コネクテッドカーから得たビッグデータで踏み間違い事故防止機能を開発 トヨタが目指す未来 (1/2)

トヨタは、高齢ドライバーに多いペダルの踏み間違い事故を防止するため、コネクテッドカーから得られたビッグデータを解析して開発した「急加速抑制機能」を2020年夏に導入する。研究の一部は他社にも公開し、安全な車作りに向けた各社の協調を促す姿勢を見せている。

[産経新聞]
産経新聞

 トヨタ自動車が、通信機能を備えた「コネクテッドカー(つながる車)」を生かした交通事故撲滅に本格的に乗り出した。高齢ドライバーに多いペダル踏み間違い事故を防止しようと、今夏からコネクテッドカーから得られたビッグデータを解析・開発した新機能「急加速抑制機能」を導入する。道路上の障害物の情報を車両間で共有できるシステムについても、2020年度内にめどをつける見込みだ。実現すれば、コネクテッドカーが事故防止だけでなく社会課題を解決する切り札となる。

photo トヨタが開発した急加速制御機能

 「究極の目標である『交通事故死傷者ゼロ』に近づけていくなかで、効果はかなり大きいと思う」。東京都内で2月に開かれた急加速抑制機能の発表会で、トヨタ先進技術カンパニーの葛巻清吾フェローは強調した。

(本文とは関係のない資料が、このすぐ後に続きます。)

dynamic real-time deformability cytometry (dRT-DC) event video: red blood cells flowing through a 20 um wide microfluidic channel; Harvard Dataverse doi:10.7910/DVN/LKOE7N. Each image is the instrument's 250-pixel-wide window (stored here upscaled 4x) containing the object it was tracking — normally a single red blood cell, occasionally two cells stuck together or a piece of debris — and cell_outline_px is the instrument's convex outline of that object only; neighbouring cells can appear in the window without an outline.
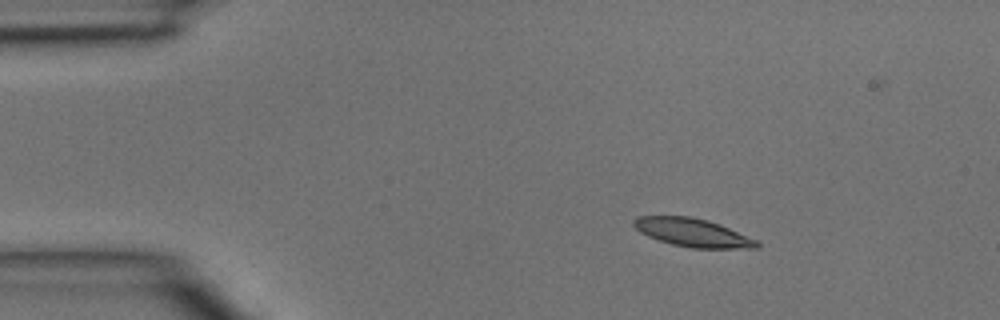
{"species": "common noctule bat (a hibernating species)", "species_latin": "Nyctalus noctula", "temperature_condition": "room temperature", "stored_images_in_passage": 3, "camera_frame_rate_fps": 3000, "um_per_image_px": 0.085, "animal": {"sex": "male", "body_mass_g": 15.6}, "frame": {"image": 1, "passage_image": 1, "time_ms": 0.0, "image_size_px": [1000, 320], "cell_outline_px": [[760, 244], [756, 248], [692, 248], [672, 244], [648, 236], [640, 232], [632, 224], [632, 220], [636, 216], [692, 216], [708, 220], [720, 224], [756, 240]], "centroid_in_image_um": [58.84, 19.76], "position_along_channel_um": 26.2, "area_um2": 20.17}}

 新機能の特徴は、高度なセンサーを使わずに、ペダルなどの操作のみから誤った急アクセルを判断できる点だ。現在も急加速抑制機能は各社にあるが、同時にセンサーで障害物を検知した場合に限られている。

 だが実際には、死傷者の多いブレーキとアクセルの踏み間違い事故は、交差点など障害物がない場所で起きている。社会に大きな影響を与えた、19年4月の東京・池袋での高齢ドライバーによる暴走事故が典型例だ。この事故車両がトヨタの「プリウス」だったことは、社内にも少なからず影響を与えたようだ。葛巻氏は「できる範囲で検証し、踏み間違い対策として何ができるか、19年から検討に着手していた」と振り返る。